J'errais d'un pas triste et rêveur,
A travers les débris d'un ancien monastère,
Renversé par le peuple aux jours de sa fureur.
La désolation de ce lieu solitaire,
Ces arceaux écroulés, ces chapiteaux épars,
Cet autel entr'ouvert, refuge des lézards,
Ces murs portant encor la trace de la flamme,
D'amertume et de deuil avaient rempli mon âme ;
Quand, au détour d'un mur qui masquait mes regards,
J'aperçois une jeune femme
Assise sur un banc de pierre ; elle chantait
Un air simple et touchant que le vent m'apportait.
Et, frais comme un bouton de rose,
Joyeux comme un matin de mai,
Près d'elle un bel enfant, à l'œil vif, animé,
Tantôt joue, et tantôt à ses pieds se repose.
Puis il se lève, il part, il va cueillir des fleurs,
La renoncule d'or, la jasione bleue,
Le chrysanthème à longue queue,
Dont sa mère en guirlande assortit les couleurs.
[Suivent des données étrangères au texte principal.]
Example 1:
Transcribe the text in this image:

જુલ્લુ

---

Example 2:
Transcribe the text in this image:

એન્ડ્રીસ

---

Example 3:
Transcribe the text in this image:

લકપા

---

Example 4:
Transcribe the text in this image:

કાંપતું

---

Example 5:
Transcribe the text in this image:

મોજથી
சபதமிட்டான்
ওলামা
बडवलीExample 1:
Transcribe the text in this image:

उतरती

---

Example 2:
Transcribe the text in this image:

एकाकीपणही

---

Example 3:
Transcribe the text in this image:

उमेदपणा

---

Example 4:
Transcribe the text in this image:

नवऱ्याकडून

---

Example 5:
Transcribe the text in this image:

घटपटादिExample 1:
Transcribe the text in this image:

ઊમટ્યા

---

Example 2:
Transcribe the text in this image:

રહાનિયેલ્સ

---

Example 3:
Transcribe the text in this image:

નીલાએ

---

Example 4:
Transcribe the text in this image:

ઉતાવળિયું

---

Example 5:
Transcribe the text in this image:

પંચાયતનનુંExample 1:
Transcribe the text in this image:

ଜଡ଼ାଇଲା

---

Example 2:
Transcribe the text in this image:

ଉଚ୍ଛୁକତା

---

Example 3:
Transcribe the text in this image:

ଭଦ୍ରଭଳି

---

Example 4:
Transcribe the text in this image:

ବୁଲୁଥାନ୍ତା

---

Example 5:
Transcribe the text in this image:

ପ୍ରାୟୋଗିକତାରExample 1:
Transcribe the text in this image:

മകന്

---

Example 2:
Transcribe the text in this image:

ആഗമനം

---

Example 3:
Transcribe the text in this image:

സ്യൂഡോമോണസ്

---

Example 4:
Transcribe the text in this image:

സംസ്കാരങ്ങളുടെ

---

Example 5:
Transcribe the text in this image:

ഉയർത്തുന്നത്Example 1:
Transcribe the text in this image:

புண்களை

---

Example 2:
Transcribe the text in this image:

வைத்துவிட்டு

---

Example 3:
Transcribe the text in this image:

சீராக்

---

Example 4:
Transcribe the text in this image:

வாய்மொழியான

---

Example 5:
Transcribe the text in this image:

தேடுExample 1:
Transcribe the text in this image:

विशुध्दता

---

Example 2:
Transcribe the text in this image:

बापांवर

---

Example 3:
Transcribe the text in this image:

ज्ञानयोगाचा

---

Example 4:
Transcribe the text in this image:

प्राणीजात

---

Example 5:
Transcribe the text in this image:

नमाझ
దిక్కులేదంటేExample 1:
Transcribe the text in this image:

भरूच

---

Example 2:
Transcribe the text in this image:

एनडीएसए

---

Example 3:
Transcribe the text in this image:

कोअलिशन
« Nature, m'écriai-je, ô Nature féconde,
Ainsi sur la face du monde,
Cercle mystérieux que mesurent les pas,
Tout naît, mais pour mourir ; tout meurt, mais pour renaître ;
Présidant à ces lois du néant et de l'être,
Toi seule ne les subis pas :
Toi seule, toujours jeune et toujours agissante,
Tu reproduis sans fin ce que détruit le Temps. »
Assis sur ces débris je méditai longtemps,
Et je bénis le Dieu dont la main bienfaisante,
Sur ce globe en proie aux douleurs,
Sème éternellement des femmes et des fleurs.